I can only speak from my CS knowledge, but having studied Calculus and Algebra on my first year have truly opened up my mind and helped me become a better programmer, not just a computer scientist.
Calculus is essential because it's something that most people in related fields need to apply, and the CS curriculum should be designed so that one can interoperate with physicist, chemists, and engineers who have a need to apply their equations with computers.
Algebra completely changed the way I think about every logical construct, helped defined concepts that abstract away numbers, types, and classes, and presented me with some extremely difficult problems for which there was no other recourse than to brighten up and study and practice until one gets it. Forcing one to think and study beyond what one was used to in High School is a necessity.
In later years I was able to understand functional programming, abstract data types and numerical methods much more easily than if I hadn't; your mind clicks and relates all these concepts to each other and your learning accelerates exponentially.
So sure, if you're just a Java drone you don't need this. But Java drones are not true software engineers or computer scientists, and what's worse, they don't really know because they never managed to get into the depth of knowledge the subjects can get.

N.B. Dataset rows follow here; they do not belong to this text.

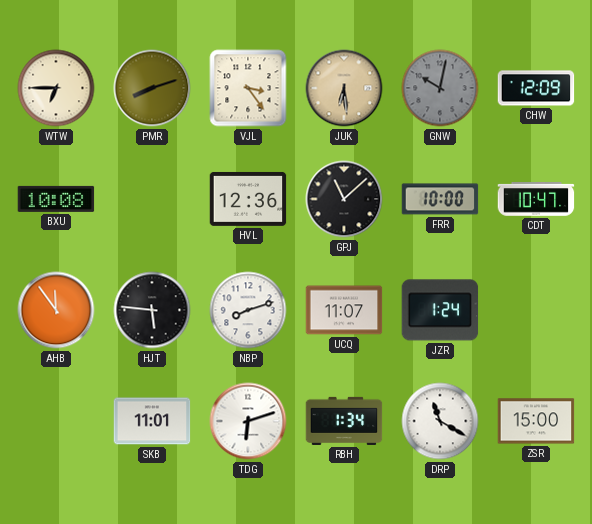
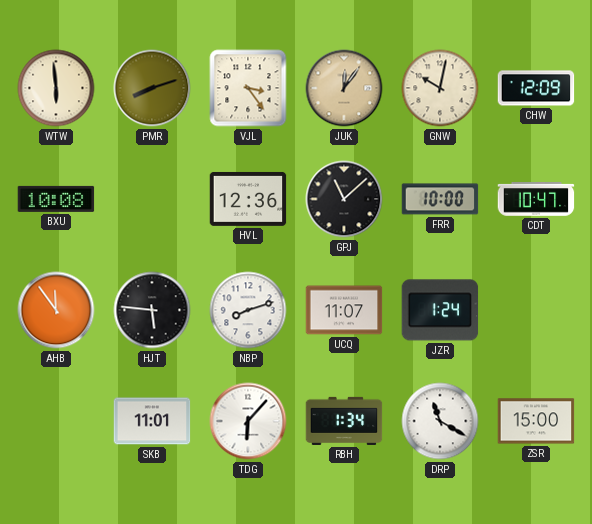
WTW: 6:45 -> 5:59
JUK: 6:29 -> 12:06
GNW dial: grey -> cream
TDG: 6:12 -> 6:07
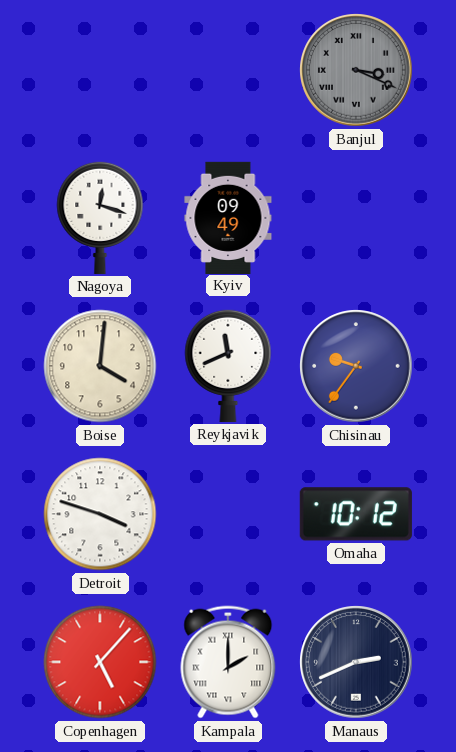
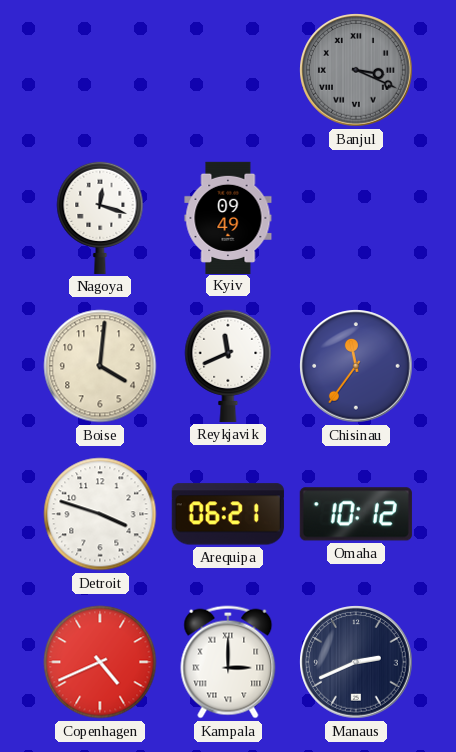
Chisinau: 9:36 -> 11:36
Arequipa: none -> 06:21
Copenhagen: 5:07 -> 4:41
Kampala: 2:00 -> 3:00
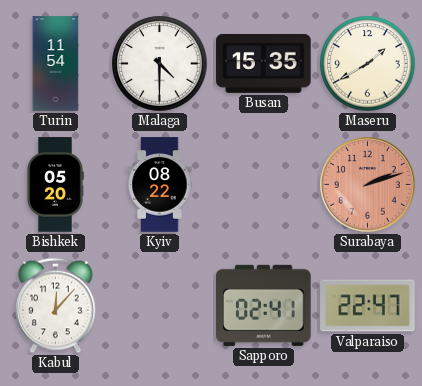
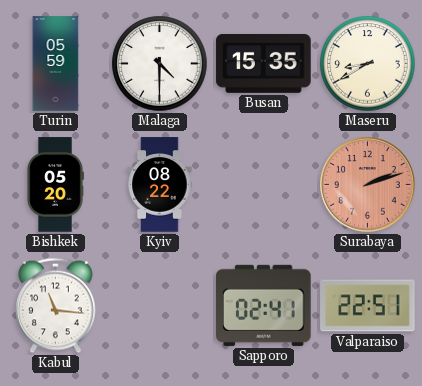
Turin: 11:54 -> 05:59
Maseru: 1:40 -> 8:40
Kabul: 12:07 -> 11:16
Valparaiso: 22:47 -> 22:51
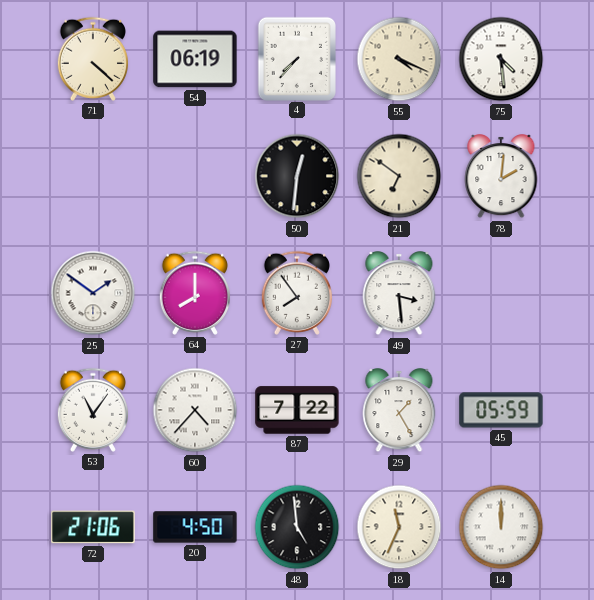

Take Type Theory and functional programming, for example. Very few people get to learn this in detail, and while you may never apply it fully professionally, the knowledge it brings helps you to define mental frameworks where proof of properties for objects, abstraction away from implementation, and modelling become significantly easier. Or numerical methods; chances are if you haven't taken a class on numerical methods - where you get pounded with rigorous proofs, arduous excercises, and loads of theory on computation, linear algebra, matrixes and such - you'll never really be capable of pulling off complex math problems without introducing slight calculation errors.
In the same vein, if you have the basics of organic chemistry, understanding how cetain medicines and biological processes work become significantly easier as you can get a feel of how that works on a fundamental level. I don't think that's exactly what keeps people from becoming doctors(something tells me it's got to do with being tens of thousands of dollars in debt by the time you graduate). I mean, if you suffer so much from just one course that it prevents you from continuing another 6 years of education, you never really had it in you to keep going, right?
As a pre-med undergrad at UC Berkeley, I think it needs to be taught. I have been through a year of it (including labs) as part of my requirements, both for my major (molecular cell biology) and for med school. It was one of the hardest subjects I have ever taken. The kid next to me during the final for the second semester of it didn't write a single thing in three hours. I just heard him flip, flip flip.
It isn't about the course content. To be an effective doctor you don't need to remember how to synthesize carbonyls. Find me a clinical physician who can take me through the steps of glycolysis. Organic chemistry is a gauntlet. It's an incredibly difficult subject that doesn't smile kindly on rote memorization. Rather, a complete understanding and application of knowledge, often in seemingly-unfamiliar settings, is required to excel in the course. Yeah, some people made hundreds of flash cards, and some of them probably did well. But the longitudinal thinking that one has to go through to really shine in ochem is also needed in medicine.
Also, especially at Cal, classes like ochem are needed to pare down the pre-med pool. The merits of "weeding" kids out can be discussed, but there's no doubt that ochem is good at that.
Beware the Jubjub bird, and shun the frumious Bandersnatch.